(Stored data)
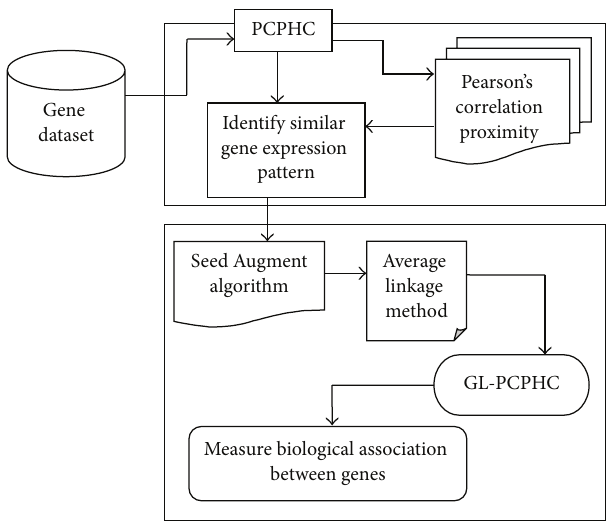
Figure 1: Framework of improved Pearson’s correlation proximity- based hierarchical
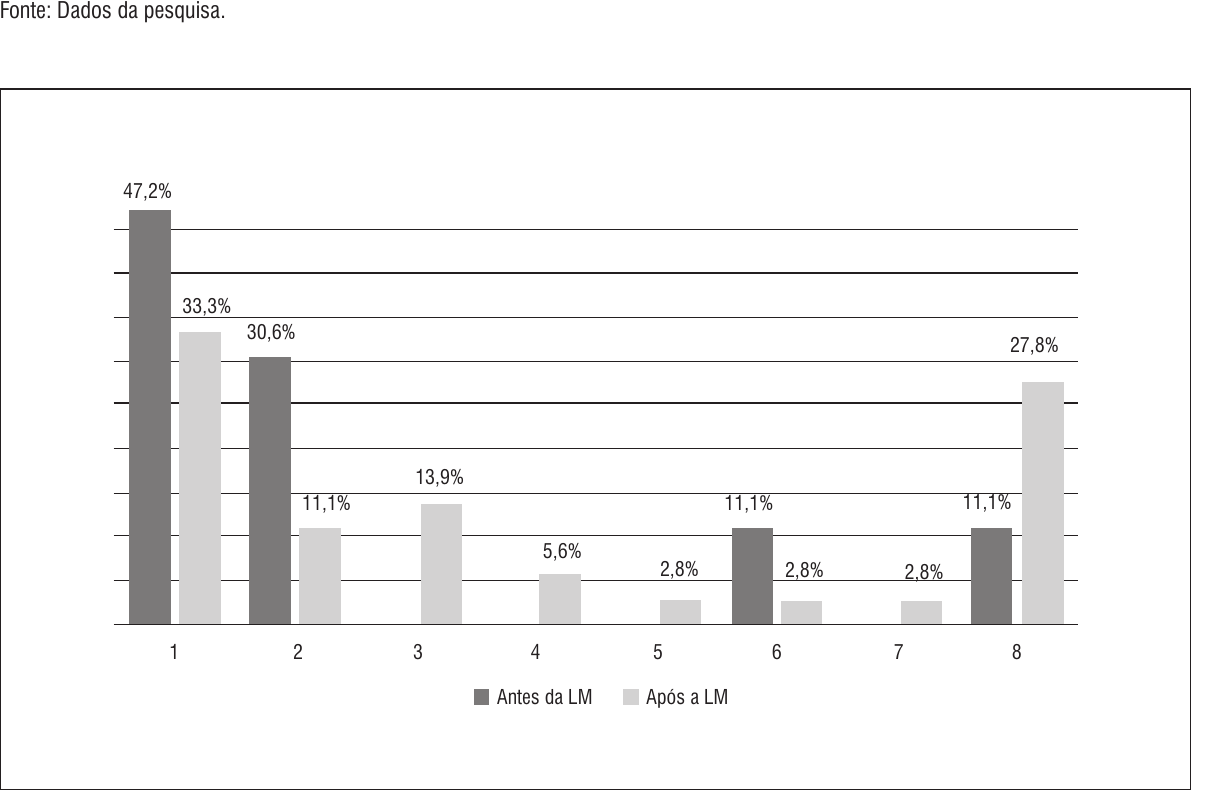
Figura 1 - Sensações apresentadas durante o ato sexual antes e após a LM Legenda: 1 - Aumento da frequência cardíaca, respiratória e temperatura corporal; 2 - Aumento da frequência cardíaca, respiratória e temperatura corporal e arrepio; 3 - Aumento da frequência cardíaca, respiratória e temperatura corporal, arrepio e espasticidade; 4 - Aumento da frequência cardíaca, respiratória e temperatura corporal e espasticidade; 5 - Aumento da frequência cardíaca, respiratória e temperatura corporal, espasticidade e dor; 6 - Arrepio; 7 - Arrepio e espasticidade; 8 - Nenhuma. Fonte: Dados da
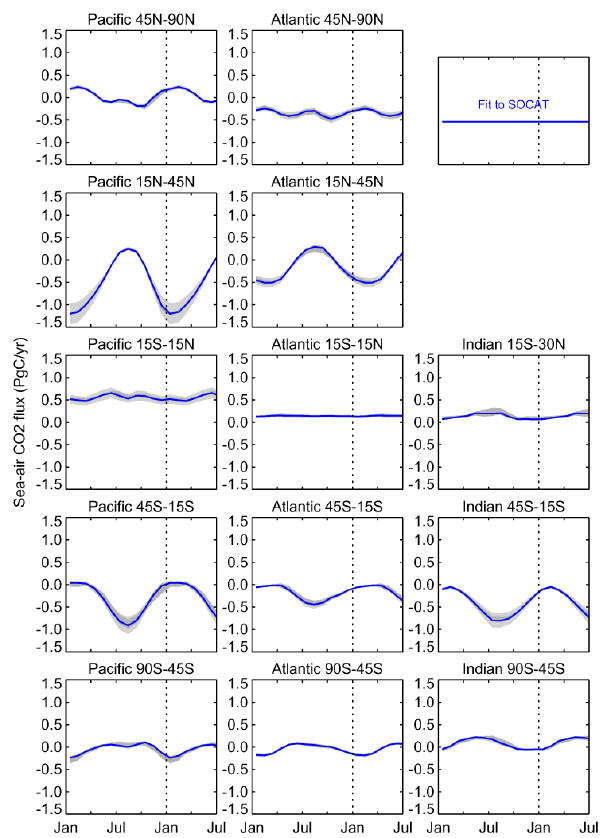
Fig. 6. Monthly mean seasonal cycle of sea–air CO 2 fluxes, esti- mated by fitting the diagnostic scheme to SOCAT data (run SFC , blue). The grey shading around the standard result comprises sen- sitivity cases listed in Sect. 3.3. Fluxes have been integrated over latitude bands split into ocean basins (including open ocean, coastal areas and marginal seas; panels in geographical arrangement). Sea- sonal cycles have been calculated over the period 1997–2009; the first half year is repeated for clarity.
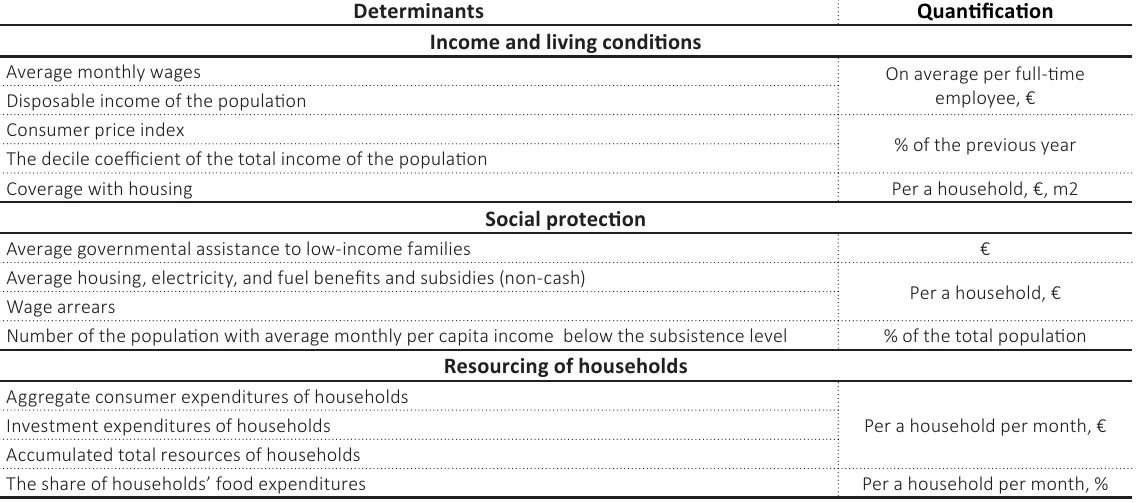
Table 1. The system of determinants of the households’ financial wellbeing in an unstable economy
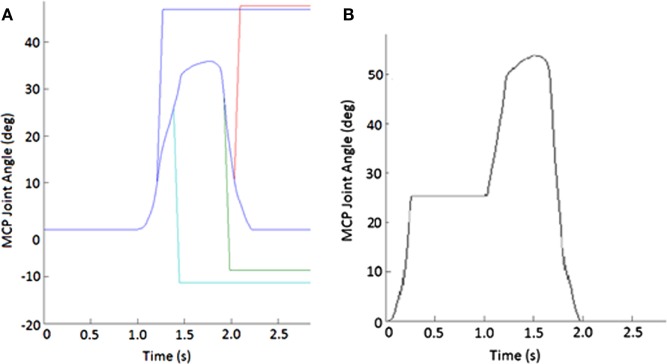
Example of perturbations. (A) Displacement applied to metacarpophalangeal (MCP) joint to create stretch of finger muscles. Blue line shows unperturbed subject-specific trajectory while the other lines show flexion (increasing angle) or extension (decreasing joint angle) or extension imposed during either the closing or opening phase of movement. (B) Impedance of MCP joint suddenly increased for 750 ms during the closing phase of the pinching task.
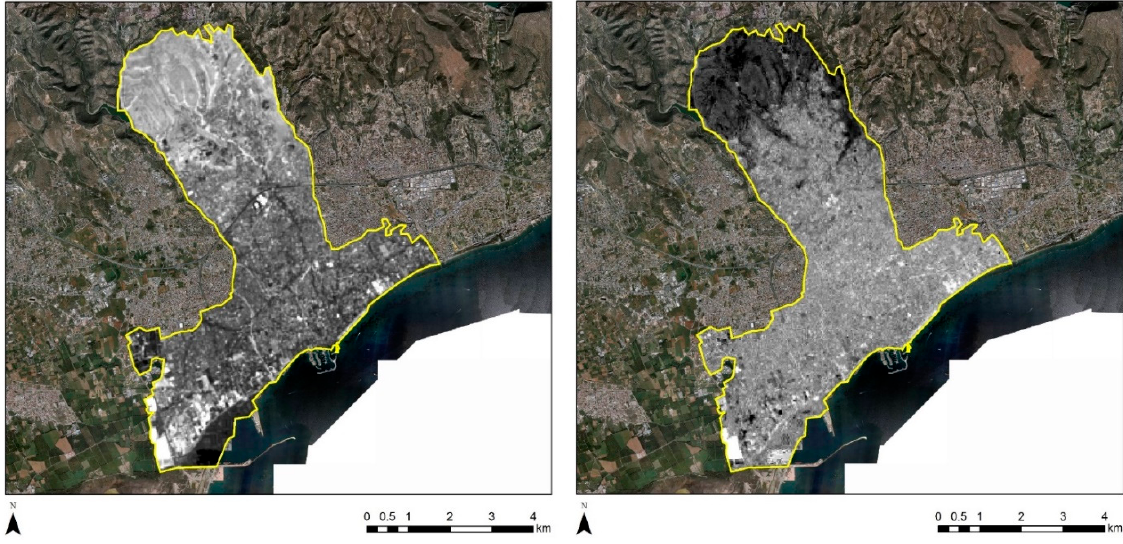
Figure 11. PCA analysis for the NDVI ( left ) and the NDBI ( right ) over the Limassol case study.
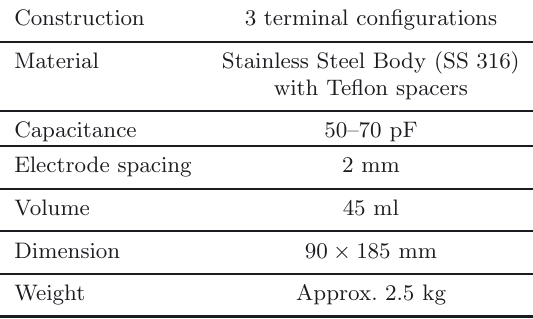
Table 3. Specification of Oil Test Cell.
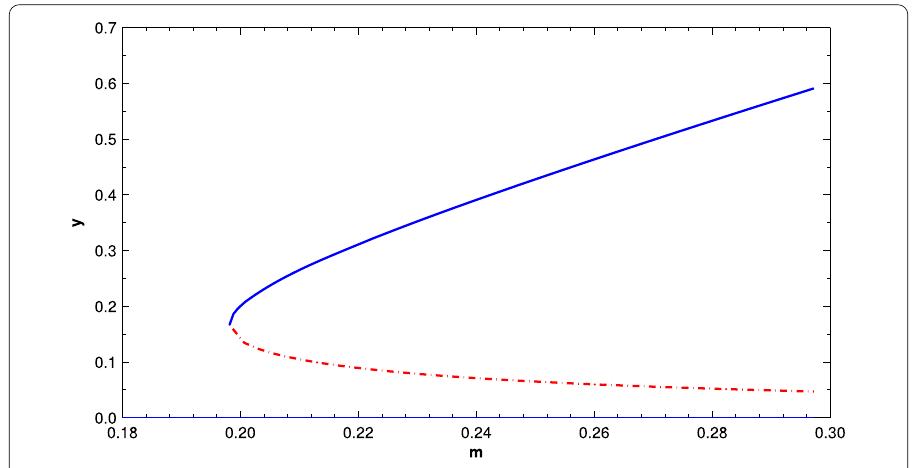
Figure 5 Bifurcation diagram for model (12) with parameter values λ = 10, μ = 0.1, β = 0.5, γ = 0.1, and h = 30. The solid curves correspond to the stable equilibria ( ¯ E 3,2 for the higher line and ¯ E 3,0 for the lower line), while the dashed-dotted horizontal line corresponds to the unstable equilibrium ¯ E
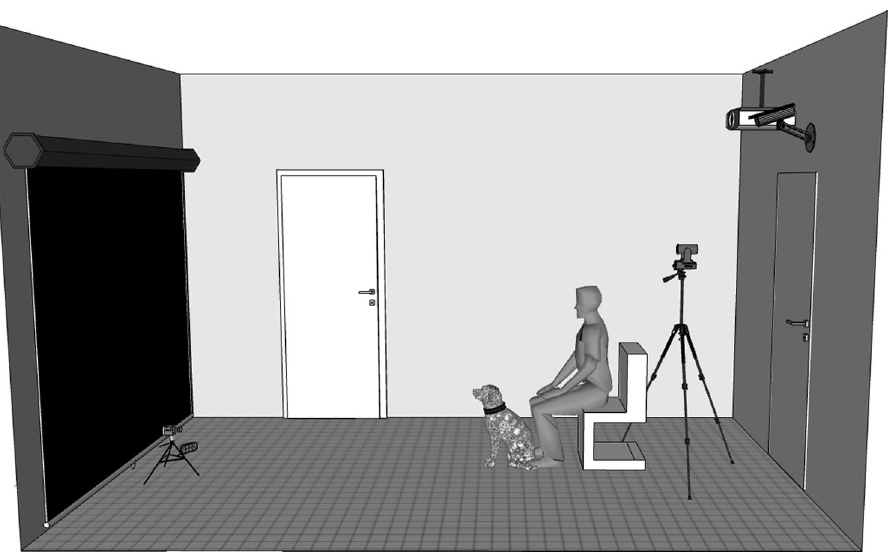
Figure 1. Experimental setup. Subjects sat 2.8 m away from the screen on which the chasing and independent motions were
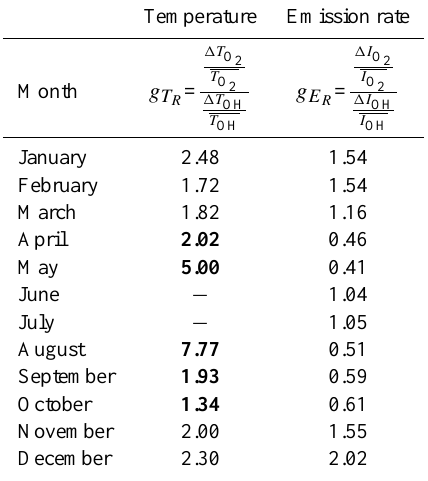
Table 5. Amplitude growth factor. Values obtained from tempera- ture amplitudes smaller than 3K in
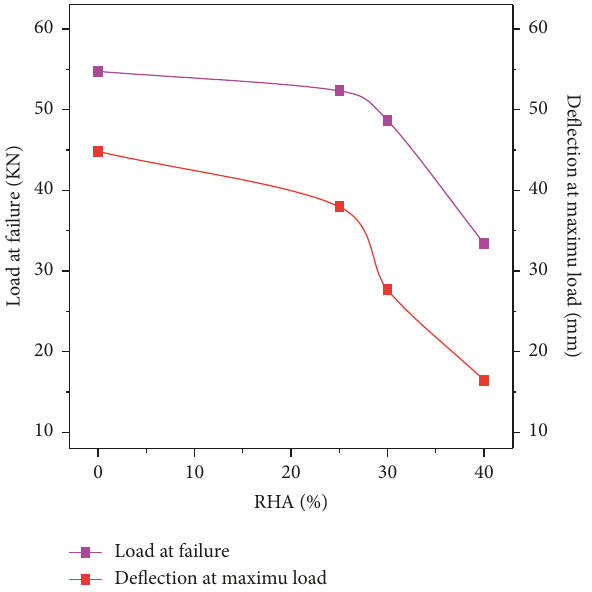
Figure 23: Flexural strength of concrete beams containing RHA [56].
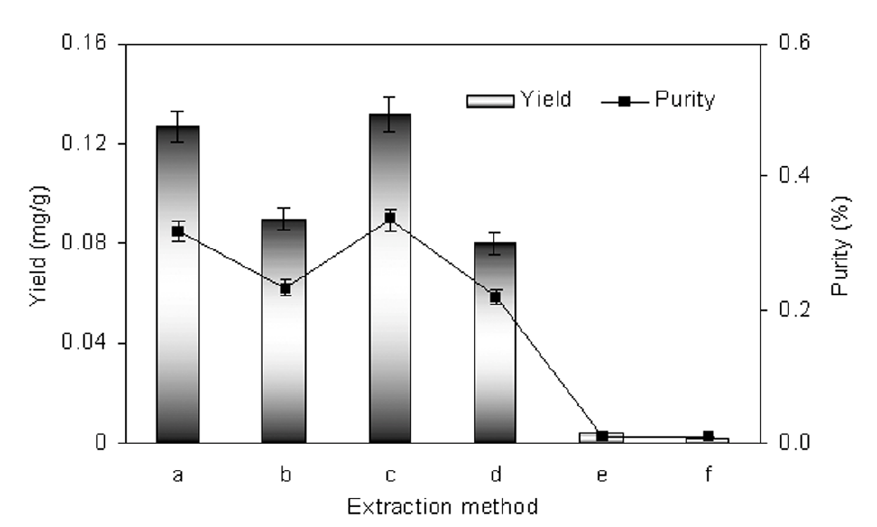
Figure 7. Comparison of homogenate extraction with other extraction methods, mean ±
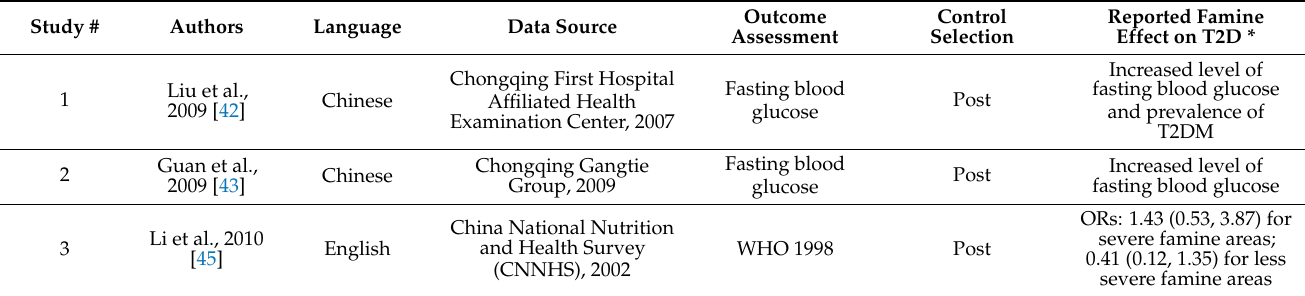
Figure 2. Flow diagram of study inclusion. Table 1. Main characteristics of Chinese famine studies on type 2 diabetes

◆ **Exercise brief**: Word for word, restate all of the records. Exclude the pictures.

◆ **Task response**:
Figure 1: Framework of improved Pearson’s correlation proximity- based hierarchical
Figura 1 - Sensações apresentadas durante o ato sexual antes e após a LM Legenda: 1 - Aumento da frequência cardíaca, respiratória e temperatura corporal; 2 - Aumento da frequência cardíaca, respiratória e temperatura corporal e arrepio; 3 - Aumento da frequência cardíaca, respiratória e temperatura corporal, arrepio e espasticidade; 4 - Aumento da frequência cardíaca, respiratória e temperatura corporal e espasticidade; 5 - Aumento da frequência cardíaca, respiratória e temperatura corporal, espasticidade e dor; 6 - Arrepio; 7 - Arrepio e espasticidade; 8 - Nenhuma. Fonte: Dados da
Fig. 6. Monthly mean seasonal cycle of sea–air CO 2 fluxes, esti- mated by fitting the diagnostic scheme to SOCAT data (run SFC , blue). The grey shading around the standard result comprises sen- sitivity cases listed in Sect. 3.3. Fluxes have been integrated over latitude bands split into ocean basins (including open ocean, coastal areas and marginal seas; panels in geographical arrangement). Sea- sonal cycles have been calculated over the period 1997–2009; the first half year is repeated for clarity.
Table 1. The system of determinants of the households’ financial wellbeing in an unstable economy
Example of perturbations. (A) Displacement applied to metacarpophalangeal (MCP) joint to create stretch of finger muscles. Blue line shows unperturbed subject-specific trajectory while the other lines show flexion (increasing angle) or extension (decreasing joint angle) or extension imposed during either the closing or opening phase of movement. (B) Impedance of MCP joint suddenly increased for 750 ms during the closing phase of the pinching task.
Figure 11. PCA analysis for the NDVI ( left ) and the NDBI ( right ) over the Limassol case study.
Table 3. Specification of Oil Test Cell.
Figure 5 Bifurcation diagram for model (12) with parameter values λ = 10, μ = 0.1, β = 0.5, γ = 0.1, and h = 30. The solid curves correspond to the stable equilibria ( ¯ E 3,2 for the higher line and ¯ E 3,0 for the lower line), while the dashed-dotted horizontal line corresponds to the unstable equilibrium ¯ E
Figure 1. Experimental setup. Subjects sat 2.8 m away from the screen on which the chasing and independent motions were
Table 5. Amplitude growth factor. Values obtained from tempera- ture amplitudes smaller than 3K in
Figure 23: Flexural strength of concrete beams containing RHA [56].
Figure 7. Comparison of homogenate extraction with other extraction methods, mean ±
Figure 2. Flow diagram of study inclusion. Table 1. Main characteristics of Chinese famine studies on type 2 diabetes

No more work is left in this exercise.